Exercises to complete:
(A) From the preterm brain imaging article, list every date in its publication details, each with the label it carries.
(B) According to the preterm brain imaging article, how many preterm neonates were included when TSA was evaluated?

Excerpted text:

════════════════════

Research output: Contribution to journalArticlepeer-review

Diliana Pecheva, Paul Yushkevich, Dafnis Batalle, Emer Hughes, Paul Aljabar, Julia Wurie, Joseph V. Hajnal, A. David Edwards, Daniel C. Alexander, Serena J. Counsell, Hui Zhang

Original languageEnglish
Pages (from-to)675-694
Number of pages20
Early online date27 Apr 2017
Accepted/In press25 Apr 2017
E-pub ahead of print27 Apr 2017
Published15 Aug 2017


King's Authors


Diffusion-weighted imaging (DWI) is becoming an increasingly important tool for studying brain development. DWI analyses relying on manually-drawn regions of interest and tractography using manually-placed waypoints are considered to provide the most accurate characterisation of the underlying brain structure. However, these methods are labour-intensive and become impractical for studies with large cohorts and numerous white matter (WM) tracts. Tract-specific analysis (TSA) is an alternative WM analysis method applicable to large-scale studies that offers potential benefits. TSA produces a skeleton representation of WM tracts and projects the group's diffusion data onto the skeleton for statistical analysis. In this work we evaluate the performance of TSA in analysing preterm infant data against results obtained from native space tractography and tract-based spatial statistics. We evaluate TSA's registration accuracy of WM tracts and assess the agreement between native space data and template space data projected onto WM skeletons, in 12 tracts across 48 preterm neonates. We show that TSA registration provides better WM tract alignment than a previous protocol optimised for neonatal spatial normalisation, and that TSA projects FA values that match well with values derived from native space tractography. We apply TSA for the first time to a preterm neonatal population to study the effects of age at scan on WM tracts around term equivalent age. We demonstrate the effects of age at scan on DTI metrics in commissural, projection and association fibres. We demonstrate the potential of TSA for WM analysis and its suitability for infant studies involving multiple tracts.

════════════════════

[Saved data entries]

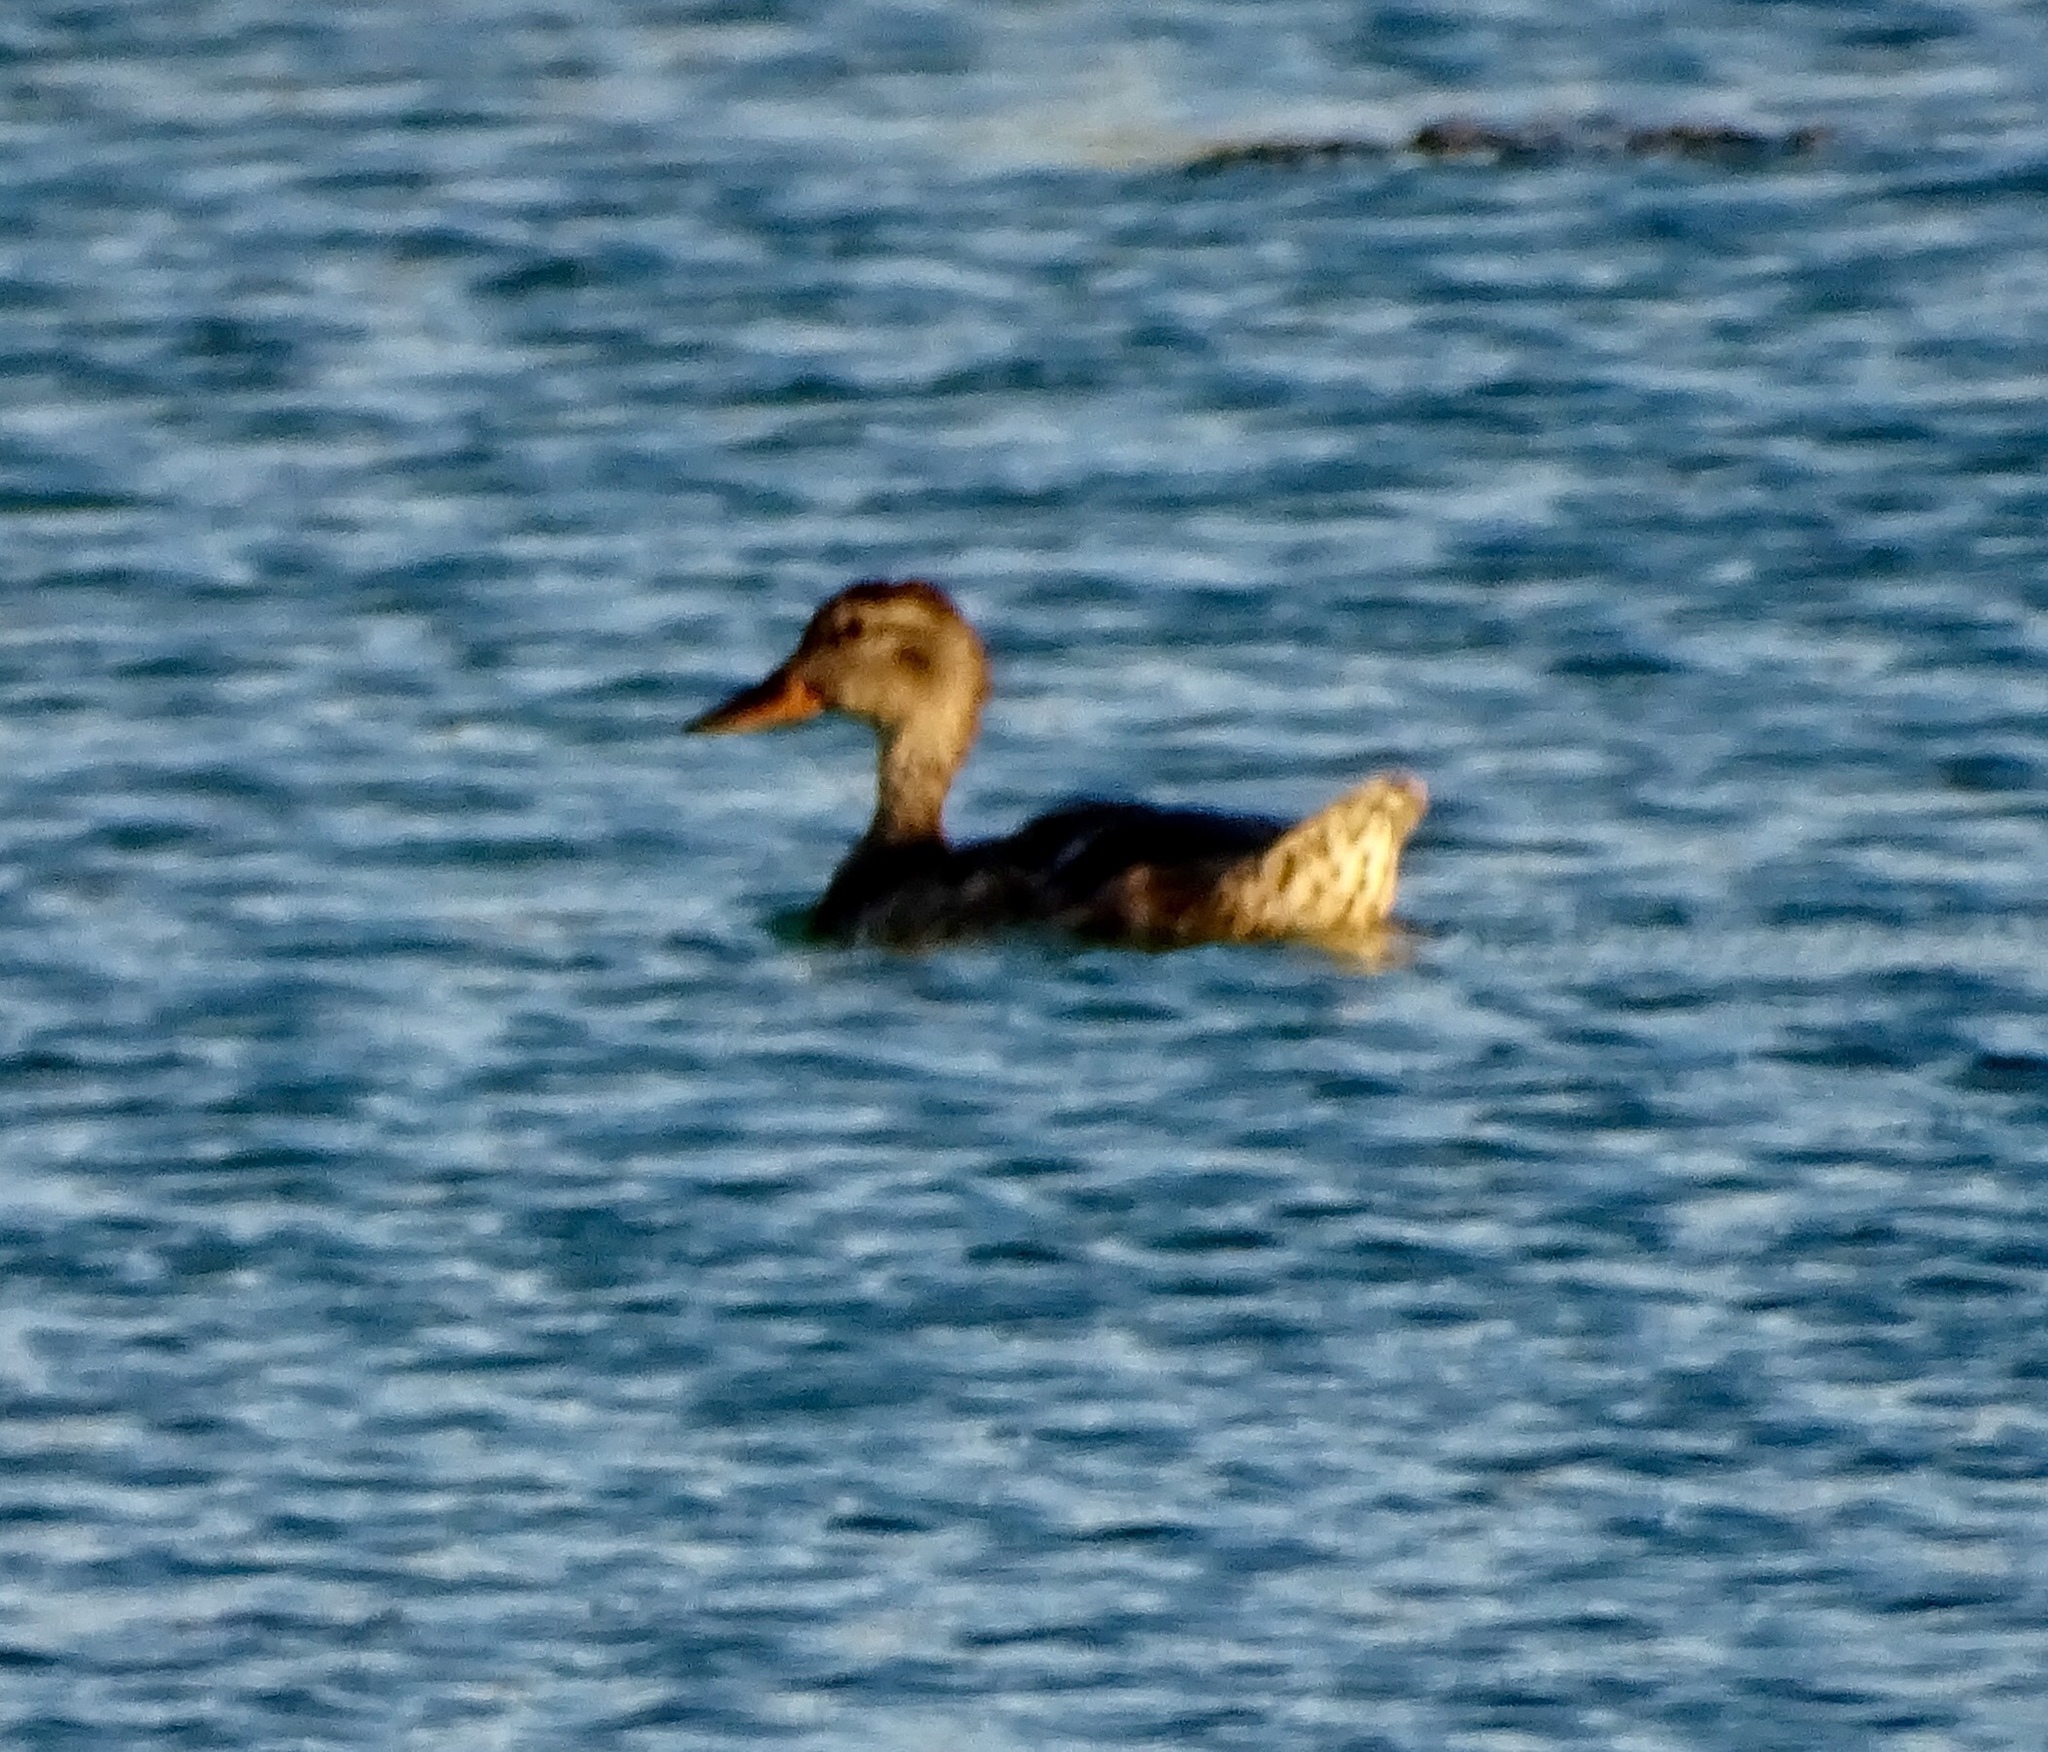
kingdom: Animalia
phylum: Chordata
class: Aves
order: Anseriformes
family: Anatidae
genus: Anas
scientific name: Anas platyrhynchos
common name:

════════════════════

Answers provided:
(A)
Early online date: 27 Apr 2017
Accepted/In press: 25 Apr 2017
E-pub ahead of print: 27 Apr 2017
Published: 15 Aug 2017

(B) 48 preterm neonates.